I teach psychology and find it helps to use assignments early on that require discussion around personal (but not confidential) experiences and relate them to the text or other material.
—James Rollin, Saginaw Valley State University (University Center, MI)

3. Design activities that encourage students to explore course topics at a deeper level.

In their chapter on “Technology and Teaching,” included in McKeachie’s Teaching TipsErping Zhu and Matthew Kaplan suggest “…using role plays, simulations, and pros and cons” as a means of increasing engagement and dialogue on your online discussion board (Zhu and Kaplan, 247).

You might create a scenario based on an important course concept, and ask each student to discuss that scenario from the perspective of one of the individuals involved in or affected by it. Or, you could link to a journal article, blog post, chapter excerpt, or case study, and ask students to discuss the strengths and weaknesses of the ideas that the authors proposed, requiring them to support their positions with material gleaned from other readings or your lectures.

4. Relate the questions to students’ real-life experiences and challenges.

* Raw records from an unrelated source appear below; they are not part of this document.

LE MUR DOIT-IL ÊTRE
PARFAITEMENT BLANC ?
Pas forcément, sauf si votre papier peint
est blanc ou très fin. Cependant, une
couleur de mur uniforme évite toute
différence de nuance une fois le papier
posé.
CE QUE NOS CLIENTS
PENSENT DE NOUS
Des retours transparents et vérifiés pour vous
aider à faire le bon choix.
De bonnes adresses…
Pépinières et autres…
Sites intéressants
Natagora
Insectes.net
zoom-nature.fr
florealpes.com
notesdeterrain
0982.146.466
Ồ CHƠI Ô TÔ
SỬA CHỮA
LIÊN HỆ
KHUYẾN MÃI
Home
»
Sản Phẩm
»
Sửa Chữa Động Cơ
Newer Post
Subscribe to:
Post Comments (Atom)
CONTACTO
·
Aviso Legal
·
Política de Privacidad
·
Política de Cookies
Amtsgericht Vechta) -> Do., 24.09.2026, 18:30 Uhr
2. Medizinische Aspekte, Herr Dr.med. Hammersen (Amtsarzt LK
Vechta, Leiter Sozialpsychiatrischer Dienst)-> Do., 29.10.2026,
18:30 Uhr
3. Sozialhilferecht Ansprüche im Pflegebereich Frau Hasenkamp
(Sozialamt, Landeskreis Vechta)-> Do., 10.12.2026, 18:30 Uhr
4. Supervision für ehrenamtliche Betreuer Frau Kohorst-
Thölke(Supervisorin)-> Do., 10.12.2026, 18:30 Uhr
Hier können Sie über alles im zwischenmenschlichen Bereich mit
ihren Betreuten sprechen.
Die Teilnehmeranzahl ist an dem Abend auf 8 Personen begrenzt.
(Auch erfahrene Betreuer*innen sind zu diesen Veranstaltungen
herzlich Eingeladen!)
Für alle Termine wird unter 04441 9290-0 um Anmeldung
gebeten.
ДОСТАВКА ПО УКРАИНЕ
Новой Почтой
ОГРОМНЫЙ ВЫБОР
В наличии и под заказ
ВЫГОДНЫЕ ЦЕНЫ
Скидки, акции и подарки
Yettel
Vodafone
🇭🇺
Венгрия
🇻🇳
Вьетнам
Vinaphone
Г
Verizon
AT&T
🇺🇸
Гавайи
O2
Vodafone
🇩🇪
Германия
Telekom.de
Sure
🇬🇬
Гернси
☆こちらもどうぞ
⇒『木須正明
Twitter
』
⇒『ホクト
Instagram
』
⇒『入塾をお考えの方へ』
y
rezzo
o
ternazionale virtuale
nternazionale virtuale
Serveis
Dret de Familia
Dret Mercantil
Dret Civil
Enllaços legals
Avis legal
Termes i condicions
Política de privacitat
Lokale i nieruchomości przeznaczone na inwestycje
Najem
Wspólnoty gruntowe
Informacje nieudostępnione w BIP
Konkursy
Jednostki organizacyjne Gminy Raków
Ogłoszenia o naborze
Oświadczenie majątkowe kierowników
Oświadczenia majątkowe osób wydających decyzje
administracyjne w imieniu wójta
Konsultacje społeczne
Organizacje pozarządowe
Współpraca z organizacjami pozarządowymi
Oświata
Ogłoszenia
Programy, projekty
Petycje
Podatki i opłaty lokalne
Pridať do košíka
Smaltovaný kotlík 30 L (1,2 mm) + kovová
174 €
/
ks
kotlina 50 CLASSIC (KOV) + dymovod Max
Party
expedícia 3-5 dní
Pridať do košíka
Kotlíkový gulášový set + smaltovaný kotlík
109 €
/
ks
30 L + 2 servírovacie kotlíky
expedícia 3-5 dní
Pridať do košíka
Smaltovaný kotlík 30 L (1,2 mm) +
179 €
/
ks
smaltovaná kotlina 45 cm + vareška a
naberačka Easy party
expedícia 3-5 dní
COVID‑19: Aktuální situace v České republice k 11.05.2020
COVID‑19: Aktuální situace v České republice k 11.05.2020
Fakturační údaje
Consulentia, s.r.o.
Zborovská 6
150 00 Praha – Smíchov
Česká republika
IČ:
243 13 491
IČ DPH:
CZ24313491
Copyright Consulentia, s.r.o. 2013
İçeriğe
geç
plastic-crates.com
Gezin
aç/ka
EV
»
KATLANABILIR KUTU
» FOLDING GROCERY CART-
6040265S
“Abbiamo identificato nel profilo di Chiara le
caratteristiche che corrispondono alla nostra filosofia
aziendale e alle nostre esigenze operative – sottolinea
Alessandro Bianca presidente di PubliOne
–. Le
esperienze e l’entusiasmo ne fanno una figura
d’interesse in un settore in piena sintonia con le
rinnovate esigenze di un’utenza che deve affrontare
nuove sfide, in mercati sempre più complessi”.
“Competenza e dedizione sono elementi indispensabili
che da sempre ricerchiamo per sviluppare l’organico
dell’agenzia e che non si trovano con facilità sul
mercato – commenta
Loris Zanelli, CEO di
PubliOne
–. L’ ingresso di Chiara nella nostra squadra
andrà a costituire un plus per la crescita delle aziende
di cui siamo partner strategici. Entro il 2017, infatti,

As noted in a previous post about engaging discussions: questions that connect class topics to students’ real-life challenges and choices can create meaningful and engaging dialogue in the classroom. Throughout the term, include some discussion questions that prompt students to relate course topics to their own experiences. You could also challenge them to apply theories and concepts to scenarios that they have faced, or will face, on the job.

 

What are your tips for crafting online discussion questions that engage students and encourage them to develop their critical thinking skills? Share your suggestions in the comments.

 

Reference: Zhu, Erping and Matthew Kaplan. 2014 “Technology and Teaching.” In “Good Designs for Written Feedback for Students.” In Marilla Svinicki and Wilbert J. McKeachie’s McKeachie’s Teaching Tips: Strategies, Research, and Theory for College and University Teachers, 14th ed., 235-257. Belmont, CA: Wadsworth, Cengage Learning.